La puerta que da al balcón parece más una ventana pues sobre esta cuelga una persiana destruida que forma un abanico con sus láminas delgadas y algo curvas; tiene una chapa que le recuerda a alguna que una vez vio en la Casa de Nariño. Era antigua y la llave también. Tenía dos aristas en la punta que dirigían su mirada al suelo para poder encajar en el agujero de la chapa. Trac. Sonó la puerta y se abrió.
- Siga.
- Gracias, Francisco.
Levanta el pie para no tropezarse con el sobresalto de cemento (pollo, llamado coloquialmente) que emerge del piso y entra en el balcón. “No tiene más de un metro de profundidad y está casi a punto de caer. Me da miedo, espero que sea seguro.”
- ¿Esos hombres de las carpitas de colores qué hacen?
- ¿Los de las máquinas de escribir?
- Sí, ellos.
- Unos les dicen tinterillos, son escribientes. Ellos tramitan documentos judiciales.
- Ah. Entiendo.
- ¿Puedo fumar aquí, Francisco? ¿Hay problema?
- No. Hágale. Al fin y al cabo este es el edificio del tabaco.
Por fin muestra los dientes Roberto mientras del bolsillo delantero de su bolso saca la cajetilla de Belmont. Su sonrisa se cierra para besar el cigarro. Lo enciende y cuando ya ha botado el humo gira su eje hacia el río, pues su nivel está creciendo.
- ¿Hay crecida Francisco?
- Sí, sí señor.
Sobre el puente le parece que hay mucha gente y trata de adivinar quiénes son.
- ¿Y esos hombres de las cámaras?
- Ellos le toman fotos a uno cuando pasa. Le dan un recibito y al otro día si uno quiere la reclama. Más que todo les toman fotos a las mujeres. Es que en ese lugar sí que ventea bueno y a las mujeres que pasan se les levanta la falda. Y ellas que se vienen en vestido sabiendo lo que les espera. Vea esa por ejemplo; no le importa que ande con la mamá y camina contoneándose todita. Es que los fines de semana uno se pasea por ahí porque es muy bueno, por lo del viento. ¿Si me entiende?

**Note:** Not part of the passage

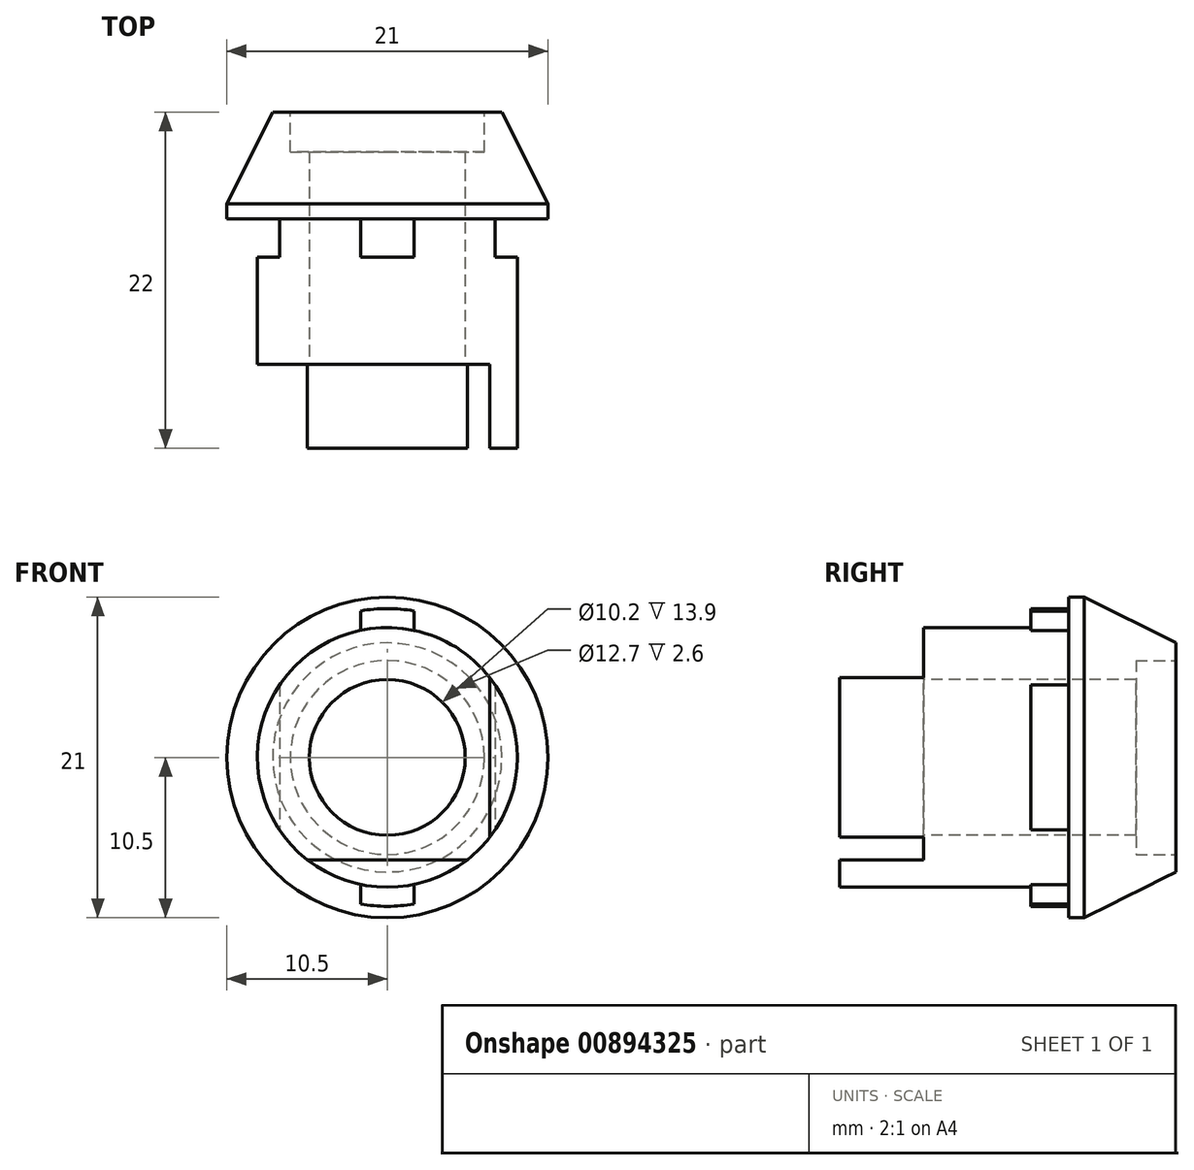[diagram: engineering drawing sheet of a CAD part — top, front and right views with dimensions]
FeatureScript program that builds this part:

- Sí, cómo no. Qué oficio tan interesante el de esos hombres.
Aspira de nuevo y esta vez el humo no sale, se le queda en los pulmones. Ha quedado perplejo por lo que está observando.

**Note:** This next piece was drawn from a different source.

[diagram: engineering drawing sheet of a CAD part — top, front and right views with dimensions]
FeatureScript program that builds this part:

- ¿Y ese edificio? No lo había visto ahora cuando pasé.
- Pero si está en todo el frente. Ése es el Hotel Alférez Real, ahí estaba la casa de don Fidel Lalinde. Un señor muy rico de aquí del Valle.

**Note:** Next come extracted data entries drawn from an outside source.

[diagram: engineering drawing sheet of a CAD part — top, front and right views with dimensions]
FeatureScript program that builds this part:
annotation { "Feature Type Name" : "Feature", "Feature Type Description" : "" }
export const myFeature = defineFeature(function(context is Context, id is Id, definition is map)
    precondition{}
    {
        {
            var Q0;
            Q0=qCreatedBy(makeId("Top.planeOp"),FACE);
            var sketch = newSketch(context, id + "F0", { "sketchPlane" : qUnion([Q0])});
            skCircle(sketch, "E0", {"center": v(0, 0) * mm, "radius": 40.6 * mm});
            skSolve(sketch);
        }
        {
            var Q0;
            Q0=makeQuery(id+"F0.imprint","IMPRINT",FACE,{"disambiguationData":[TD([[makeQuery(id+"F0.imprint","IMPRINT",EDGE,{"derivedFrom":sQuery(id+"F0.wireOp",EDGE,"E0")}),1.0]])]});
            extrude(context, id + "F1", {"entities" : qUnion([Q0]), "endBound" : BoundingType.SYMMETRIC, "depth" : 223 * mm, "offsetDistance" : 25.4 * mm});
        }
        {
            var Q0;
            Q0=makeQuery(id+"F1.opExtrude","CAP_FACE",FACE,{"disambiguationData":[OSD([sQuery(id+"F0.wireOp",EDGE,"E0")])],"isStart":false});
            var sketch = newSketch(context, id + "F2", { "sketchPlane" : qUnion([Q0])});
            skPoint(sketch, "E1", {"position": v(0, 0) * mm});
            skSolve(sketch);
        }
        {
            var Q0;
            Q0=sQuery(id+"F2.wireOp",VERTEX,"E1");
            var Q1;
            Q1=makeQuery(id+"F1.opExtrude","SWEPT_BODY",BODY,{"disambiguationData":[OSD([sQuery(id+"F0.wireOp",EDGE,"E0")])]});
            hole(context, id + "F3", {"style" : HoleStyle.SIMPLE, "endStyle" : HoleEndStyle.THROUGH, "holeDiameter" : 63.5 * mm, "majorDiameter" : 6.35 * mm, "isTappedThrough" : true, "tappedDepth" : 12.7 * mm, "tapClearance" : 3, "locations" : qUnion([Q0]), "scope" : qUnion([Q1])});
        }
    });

“Una construcción muy bella” Piensa Roberto. “Tal como me lo imaginaba. Lujoso. Cinco pisos. Solemne y majestuoso. 130 apartamentos. Imponente.”
En medio de su extasiado momento deja caer el cigarrillo. Su zapato se llena de ceniza. Lo sacude el ventarrón por lo que cierra los ojos cuidándose de que no le entre polvo. Al encontrarse de nuevo con la realidad se preocupa por el lugar de las manijas en su reloj. Lo examina y descubre que el tiempo ha transcurrido con altísima velocidad.
- Ya son las tres.- Dice alterado. – Tengo el vuelo de regreso a Bogotá a las cinco y media.
Se dirige presuroso a la puerta repasando aquello que ya vio. Triste encuentra la salida alejándose del balcón. En el pasillo sus pies no se estiran demasiado. En su mente no merodea ningún pensamiento, sólo una voz que repite incesante “Este es tiempo muerto. Demasiados recuerdos para un solo hombre. La memoria está cansada de guardar ilusiones. Este es tiempo muerto.”